GOAL: Rewrite the entries, swapping "collector number" for "collector no." wherever it appears and leaving everything else the same.

Stored data:
○ ○ ○ ○ ○
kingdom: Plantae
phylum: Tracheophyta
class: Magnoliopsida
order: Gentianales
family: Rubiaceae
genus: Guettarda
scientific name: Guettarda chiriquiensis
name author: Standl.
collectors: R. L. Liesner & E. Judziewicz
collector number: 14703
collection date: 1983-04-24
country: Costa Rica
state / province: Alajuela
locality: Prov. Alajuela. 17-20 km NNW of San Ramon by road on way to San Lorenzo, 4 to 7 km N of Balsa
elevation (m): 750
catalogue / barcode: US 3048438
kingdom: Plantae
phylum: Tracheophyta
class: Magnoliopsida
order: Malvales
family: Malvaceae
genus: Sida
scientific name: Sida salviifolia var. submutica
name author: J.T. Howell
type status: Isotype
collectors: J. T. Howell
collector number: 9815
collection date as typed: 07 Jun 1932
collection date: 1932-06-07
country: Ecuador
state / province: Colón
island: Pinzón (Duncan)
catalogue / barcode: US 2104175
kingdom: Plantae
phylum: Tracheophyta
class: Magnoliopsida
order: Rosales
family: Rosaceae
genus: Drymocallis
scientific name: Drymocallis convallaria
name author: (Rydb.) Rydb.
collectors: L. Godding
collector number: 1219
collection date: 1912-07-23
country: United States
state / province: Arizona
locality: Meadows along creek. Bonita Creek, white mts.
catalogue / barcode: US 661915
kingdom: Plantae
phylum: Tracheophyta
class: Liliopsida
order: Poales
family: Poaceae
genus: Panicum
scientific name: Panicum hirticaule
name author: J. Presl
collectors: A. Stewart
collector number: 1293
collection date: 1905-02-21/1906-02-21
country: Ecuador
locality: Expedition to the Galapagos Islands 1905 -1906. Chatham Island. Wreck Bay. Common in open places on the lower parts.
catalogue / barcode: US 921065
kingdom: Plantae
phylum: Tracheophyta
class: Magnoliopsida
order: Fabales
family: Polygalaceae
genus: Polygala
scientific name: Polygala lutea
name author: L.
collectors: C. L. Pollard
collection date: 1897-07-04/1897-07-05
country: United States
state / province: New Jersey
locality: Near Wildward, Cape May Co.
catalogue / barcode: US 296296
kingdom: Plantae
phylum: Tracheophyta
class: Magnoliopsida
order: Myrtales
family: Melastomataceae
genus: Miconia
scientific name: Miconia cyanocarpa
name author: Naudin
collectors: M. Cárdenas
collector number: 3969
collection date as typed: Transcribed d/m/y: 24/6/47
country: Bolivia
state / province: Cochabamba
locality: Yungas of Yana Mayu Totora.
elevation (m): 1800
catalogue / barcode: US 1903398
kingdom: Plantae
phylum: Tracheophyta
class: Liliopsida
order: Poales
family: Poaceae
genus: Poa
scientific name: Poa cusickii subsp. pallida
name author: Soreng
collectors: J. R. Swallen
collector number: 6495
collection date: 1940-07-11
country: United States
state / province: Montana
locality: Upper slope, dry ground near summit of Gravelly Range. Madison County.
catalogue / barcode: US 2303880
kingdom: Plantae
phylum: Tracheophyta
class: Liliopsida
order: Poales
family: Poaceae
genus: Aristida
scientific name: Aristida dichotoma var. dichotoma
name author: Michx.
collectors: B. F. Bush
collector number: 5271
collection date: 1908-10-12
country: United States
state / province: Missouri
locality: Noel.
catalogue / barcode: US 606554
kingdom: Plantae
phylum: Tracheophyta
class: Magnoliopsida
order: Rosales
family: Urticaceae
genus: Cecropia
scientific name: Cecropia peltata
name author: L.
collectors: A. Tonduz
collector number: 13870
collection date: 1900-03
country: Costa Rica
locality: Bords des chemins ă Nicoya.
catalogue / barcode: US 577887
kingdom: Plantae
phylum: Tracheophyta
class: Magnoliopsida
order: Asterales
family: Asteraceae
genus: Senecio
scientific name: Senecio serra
○ ○ ○ ○ ○
EXPECTED OUTPUT:
kingdom: Plantae
phylum: Tracheophyta
class: Magnoliopsida
order: Gentianales
family: Rubiaceae
genus: Guettarda
scientific name: Guettarda chiriquiensis
name author: Standl.
collectors: R. L. Liesner & E. Judziewicz
collector no.: 14703
collection date: 1983-04-24
country: Costa Rica
state / province: Alajuela
locality: Prov. Alajuela. 17-20 km NNW of San Ramon by road on way to San Lorenzo, 4 to 7 km N of Balsa
elevation (m): 750
catalogue / barcode: US 3048438
kingdom: Plantae
phylum: Tracheophyta
class: Magnoliopsida
order: Malvales
family: Malvaceae
genus: Sida
scientific name: Sida salviifolia var. submutica
name author: J.T. Howell
type status: Isotype
collectors: J. T. Howell
collector no.: 9815
collection date as typed: 07 Jun 1932
collection date: 1932-06-07
country: Ecuador
state / province: Colón
island: Pinzón (Duncan)
catalogue / barcode: US 2104175
kingdom: Plantae
phylum: Tracheophyta
class: Magnoliopsida
order: Rosales
family: Rosaceae
genus: Drymocallis
scientific name: Drymocallis convallaria
name author: (Rydb.) Rydb.
collectors: L. Godding
collector no.: 1219
collection date: 1912-07-23
country: United States
state / province: Arizona
locality: Meadows along creek. Bonita Creek, white mts.
catalogue / barcode: US 661915
kingdom: Plantae
phylum: Tracheophyta
class: Liliopsida
order: Poales
family: Poaceae
genus: Panicum
scientific name: Panicum hirticaule
name author: J. Presl
collectors: A. Stewart
collector no.: 1293
collection date: 1905-02-21/1906-02-21
country: Ecuador
locality: Expedition to the Galapagos Islands 1905 -1906. Chatham Island. Wreck Bay. Common in open places on the lower parts.
catalogue / barcode: US 921065
kingdom: Plantae
phylum: Tracheophyta
class: Magnoliopsida
order: Fabales
family: Polygalaceae
genus: Polygala
scientific name: Polygala lutea
name author: L.
collectors: C. L. Pollard
collection date: 1897-07-04/1897-07-05
country: United States
state / province: New Jersey
locality: Near Wildward, Cape May Co.
catalogue / barcode: US 296296
kingdom: Plantae
phylum: Tracheophyta
class: Magnoliopsida
order: Myrtales
family: Melastomataceae
genus: Miconia
scientific name: Miconia cyanocarpa
name author: Naudin
collectors: M. Cárdenas
collector no.: 3969
collection date as typed: Transcribed d/m/y: 24/6/47
country: Bolivia
state / province: Cochabamba
locality: Yungas of Yana Mayu Totora.
elevation (m): 1800
catalogue / barcode: US 1903398
kingdom: Plantae
phylum: Tracheophyta
class: Liliopsida
order: Poales
family: Poaceae
genus: Poa
scientific name: Poa cusickii subsp. pallida
name author: Soreng
collectors: J. R. Swallen
collector no.: 6495
collection date: 1940-07-11
country: United States
state / province: Montana
locality: Upper slope, dry ground near summit of Gravelly Range. Madison County.
catalogue / barcode: US 2303880
kingdom: Plantae
phylum: Tracheophyta
class: Liliopsida
order: Poales
family: Poaceae
genus: Aristida
scientific name: Aristida dichotoma var. dichotoma
name author: Michx.
collectors: B. F. Bush
collector no.: 5271
collection date: 1908-10-12
country: United States
state / province: Missouri
locality: Noel.
catalogue / barcode: US 606554
kingdom: Plantae
phylum: Tracheophyta
class: Magnoliopsida
order: Rosales
family: Urticaceae
genus: Cecropia
scientific name: Cecropia peltata
name author: L.
collectors: A. Tonduz
collector no.: 13870
collection date: 1900-03
country: Costa Rica
locality: Bords des chemins ă Nicoya.
catalogue / barcode: US 577887
kingdom: Plantae
phylum: Tracheophyta
class: Magnoliopsida
order: Asterales
family: Asteraceae
genus: Senecio
scientific name: Senecio serra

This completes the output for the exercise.